Кофе долили в молчании. Матвей размышлял о словах Тараса «в течение многих сотен лет», а Горшин ушел в свои мысли. Потом Соболев сказал:

— Чего вы хотите?

— Вы уже поняли. Я хочу, чтобы вы работали с нами.

— На «Стопкрим»? — Матвей задал вопрос машинально, подумав с некоторым удивлением, что собеседник не знает, какое именно задание он получил от командования. Удача пришла с той стороны, откуда он ее не ждал, и так быстро, что невольно рождалась вера в божественное провидение.

— Если предложение слишком неожиданно, мы подождем. Если неприемлемо — я буду сожалеть, что вы не с нами.

— Не знаю. Мне нужно подумать и все взвесить. И кое-что узнать о вас. Цели, сверхзадачу «Чистилища».

— Наша цель — уничтожение преступности как института. Если вы действительно имеете в виду сверхзадачу. «Стопкрим» задуман как бумеранг в ответ на возведенную в ранг негласного закона вседозволенность чиновников вообще и властных структур в частности. Государственных, коррумпированных сверху донизу, или теневых, мафиозных — нет никакой разницы.

— Звучит красиво. — Матвей с иронией посмотрел на невозмутимое лицо Горшина. — Этакий центр по нравственному воспитанию преступников… с помощью пули и кинжала.

Тарас остался спокоен.

— Мы не видим иного пути. Те, против кого нацелен «Стопкрим», давно перестали быть людьми, это человекоподобные монстры с извращенной моралью. У англичан есть пословица: там, где правила игры не позволяют выигрывать, английские джентльмены меняют правила. Увещевания и призывы к совести монстров явно не помогают, и мы вынуждены играть по более жестким правилам.

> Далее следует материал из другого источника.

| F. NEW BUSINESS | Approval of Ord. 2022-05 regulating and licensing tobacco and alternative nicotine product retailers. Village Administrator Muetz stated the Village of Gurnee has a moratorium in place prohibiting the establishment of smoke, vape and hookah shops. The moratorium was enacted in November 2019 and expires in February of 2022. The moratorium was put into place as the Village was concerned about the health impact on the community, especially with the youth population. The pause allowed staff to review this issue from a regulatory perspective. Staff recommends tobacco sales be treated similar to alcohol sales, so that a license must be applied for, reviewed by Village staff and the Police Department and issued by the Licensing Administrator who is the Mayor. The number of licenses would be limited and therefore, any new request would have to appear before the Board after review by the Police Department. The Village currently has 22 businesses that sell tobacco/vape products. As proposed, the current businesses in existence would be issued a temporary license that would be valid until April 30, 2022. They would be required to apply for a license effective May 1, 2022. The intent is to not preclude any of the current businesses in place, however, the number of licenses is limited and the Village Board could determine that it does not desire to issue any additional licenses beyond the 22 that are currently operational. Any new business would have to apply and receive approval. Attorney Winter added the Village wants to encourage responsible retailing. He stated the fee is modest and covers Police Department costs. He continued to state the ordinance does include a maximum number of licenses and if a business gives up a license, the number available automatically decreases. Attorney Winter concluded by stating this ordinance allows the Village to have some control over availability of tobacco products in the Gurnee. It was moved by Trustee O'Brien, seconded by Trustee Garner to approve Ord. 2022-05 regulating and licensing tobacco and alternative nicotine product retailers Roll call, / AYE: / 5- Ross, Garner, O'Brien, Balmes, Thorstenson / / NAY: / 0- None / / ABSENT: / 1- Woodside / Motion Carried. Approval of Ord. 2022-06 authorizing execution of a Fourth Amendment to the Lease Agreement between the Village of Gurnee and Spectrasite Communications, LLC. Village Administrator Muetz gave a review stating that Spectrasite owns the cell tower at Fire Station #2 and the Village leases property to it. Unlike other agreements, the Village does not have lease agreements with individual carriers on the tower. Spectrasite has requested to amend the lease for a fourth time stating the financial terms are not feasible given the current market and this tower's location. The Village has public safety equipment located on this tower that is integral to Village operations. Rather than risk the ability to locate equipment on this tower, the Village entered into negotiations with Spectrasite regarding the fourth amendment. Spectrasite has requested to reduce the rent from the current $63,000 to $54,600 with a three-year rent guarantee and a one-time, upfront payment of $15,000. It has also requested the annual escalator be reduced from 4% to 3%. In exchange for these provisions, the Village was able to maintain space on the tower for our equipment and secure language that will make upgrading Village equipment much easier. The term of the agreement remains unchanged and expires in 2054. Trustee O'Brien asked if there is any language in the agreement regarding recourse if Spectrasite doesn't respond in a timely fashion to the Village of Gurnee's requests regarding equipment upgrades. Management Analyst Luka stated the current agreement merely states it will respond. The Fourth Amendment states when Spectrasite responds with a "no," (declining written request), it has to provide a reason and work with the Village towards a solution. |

— Существует еще одна английская поговорка, — медленно проговорил Матвей.

— Для других мы создаем правила, для себя — исключения. Как в данном случае сделали вы, присвоив себе право судить и карать.

— Мы не видим иного пути, — повторил Тарас тихо. — Времена негодяев требуют адекватного ответа. Откройте нам глаза, сообщите методы, столь же действенные, как наш, но не опирающиеся на террор и насилие, и мы пойдем за вами.

Матвей молчал, разглядывая цветочный узор на дне тарелки. Когда он поднял глаза, рядом никого не было. Тарас исчез бесшумно, как привидение. Впрочем, Матвей не особенно удивлялся, он чувствовал, что разговор не окончен. Одно только мучило: очень хотелось выяснить секрет Горшина, эзотерика, человека Круга, способного исчезать, как бесплотный дух. Да и узнать заодно, что такое Круг в натуре. У Успенского Внутренний Круг описан, так сказать, теоретически, а тут он, похоже, реализован на практике и столь же реален, как мафия.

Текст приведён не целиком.